= What to do =
A) According to the passage on the Gilan mausoleum, in what year did the local population discover it?
B) Copy the part of the Gilan mausoleum passage that runs from "Outside, on the" up to and including "used as well.".

Ancient site in Nakhchivan, Azerbaijan

Gilan mausoleum (Gilan türbəsi) is a monument located on the slope of a hill in Ordubad district of Nakhchivan Autonomous Republic in the territory of Kharabagilan habitation. The mausoleum was discovered accidentally by the local population in 1979. The top tower of the tomb was destroyed, but the tomb is in satisfactory condition.

==Architectural features==
The plan of the tomb is octagonal internally, and rectangular externally. Inside of the monument, there is a low pavement that does not fit with the environment

of the interior. The tomb of the Gilan mausoleum differs from the octagonal tombs of medieval architecture that are spread in Azerbaijan and neighboring countries. the Center of the cover of the Gilan mausoleum is supported by a mushroom-shaped - expanding upward column in the center of the interior. The column is also octagonal in the plan.

The general composition of Gilan mausoleum is in a style with the 12th-century mausoleums of Central Azerbaijan, especially the Red Dome mausoleum. The Gilan mausoleum was built of layers of broken rock fragments from surrounding rocks. Unlike its interior, the exterior of the monument is neatly built. In the interior the ceiling and floors are completely, as well as spaces between stones of the wall and central support are plastered with white solution. Dark gray stone cuttings and roughness creates natural decorative order. Expression of the interior of the tomb is based on the pure volume structure of the shapes.

Outside, on the upper layer of the tomb a cubicle body was raised. The top tower was completely built of brick and decorated with geometric ornaments made from bricks. The corners of the body were covered with cylindrical brick columns. The bottom part of one of these columns remains. In the decoration of the monument, blue glazed bricks were used as well.

==Research==
There is no evidence of the time of the mausoleum construction. However, according to the architectural features mentioned above, it is possible to predict the period of the tomb of Gilan for architectural patterns and geometric patterns.

The architectural style of the Gilan mausoleum is in the same line with the architectural style of the churches built in the 12th century in Central Azerbaijan. Gilan mausoleum can be dated back to the 12th century as a result of the absence of inscription.

= Information supplied =
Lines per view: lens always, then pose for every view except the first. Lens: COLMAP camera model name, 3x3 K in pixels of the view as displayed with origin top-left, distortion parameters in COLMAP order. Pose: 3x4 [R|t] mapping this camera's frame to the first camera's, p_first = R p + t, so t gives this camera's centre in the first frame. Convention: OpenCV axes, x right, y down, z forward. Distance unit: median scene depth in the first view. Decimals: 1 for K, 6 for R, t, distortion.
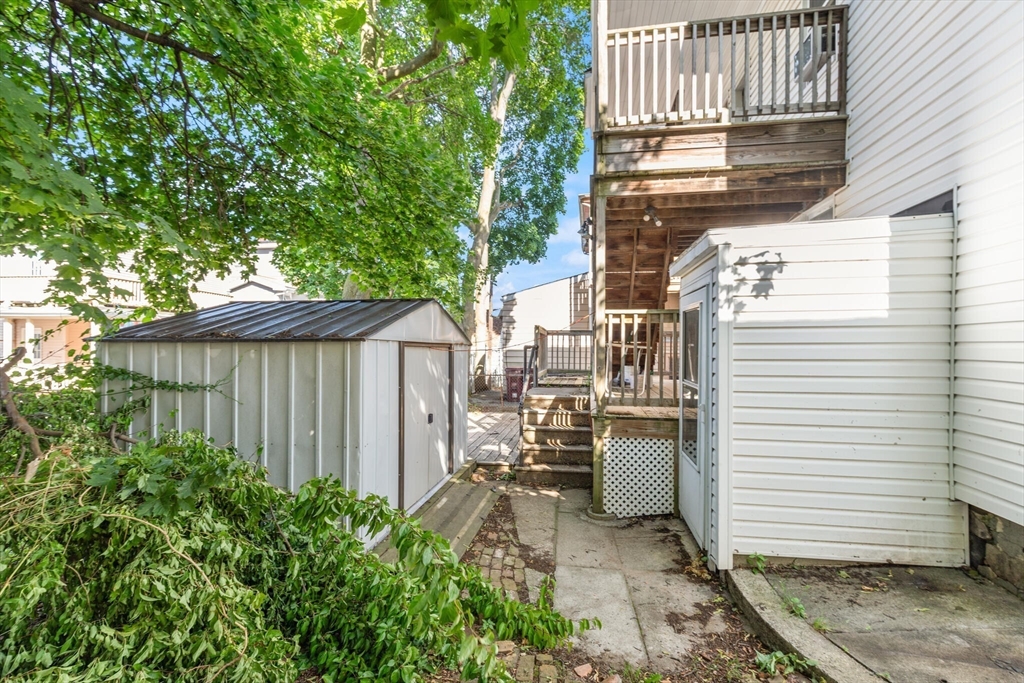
lens RADIAL K [[458.5, 0, 513.2], [0, 458.5, 345.7], [0, 0, 1]] dist [0.000781, -0.001375]
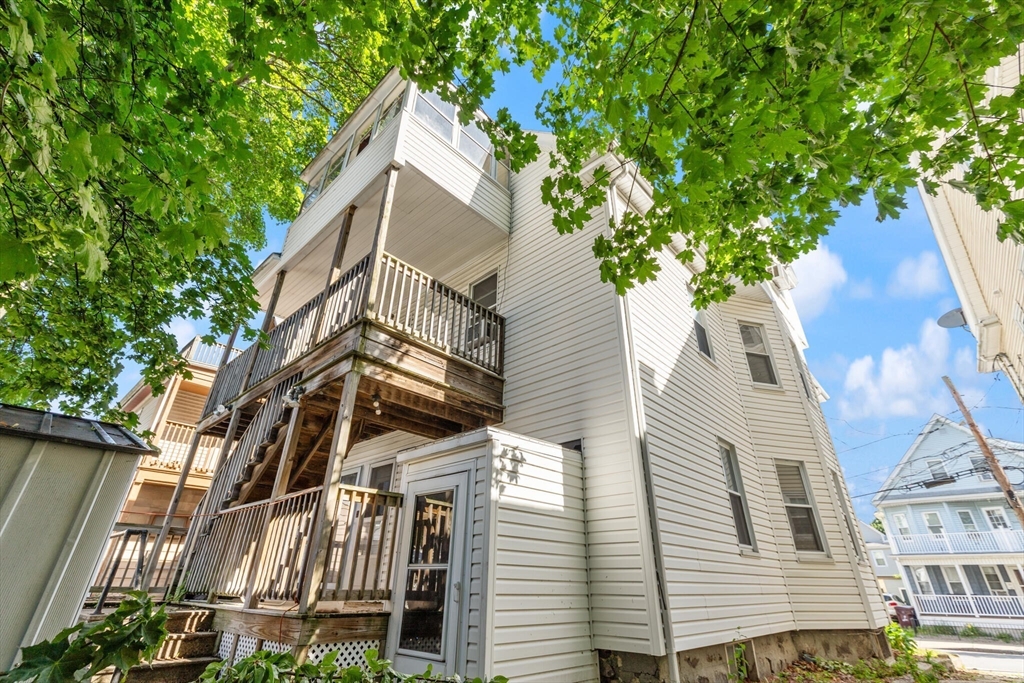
lens RADIAL K [[458.5, 0, 513.8], [0, 458.5, 335.7], [0, 0, 1]] dist [0.000781, -0.001375]
pose [[0.548456, 0.403234, 0.732529, -0.437189], [-0.008488, 0.878682, -0.477332, 0.107186], [-0.836136, 0.255578, 0.485341, 0.171723]]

= Your responses =
A) 1979

B)
Outside, on the upper layer of the tomb a cubicle body was raised. The top tower was completely built of brick and decorated with geometric ornaments made from bricks. The corners of the body were covered with cylindrical brick columns. The bottom part of one of these columns remains. In the decoration of the monument, blue glazed bricks were used as well.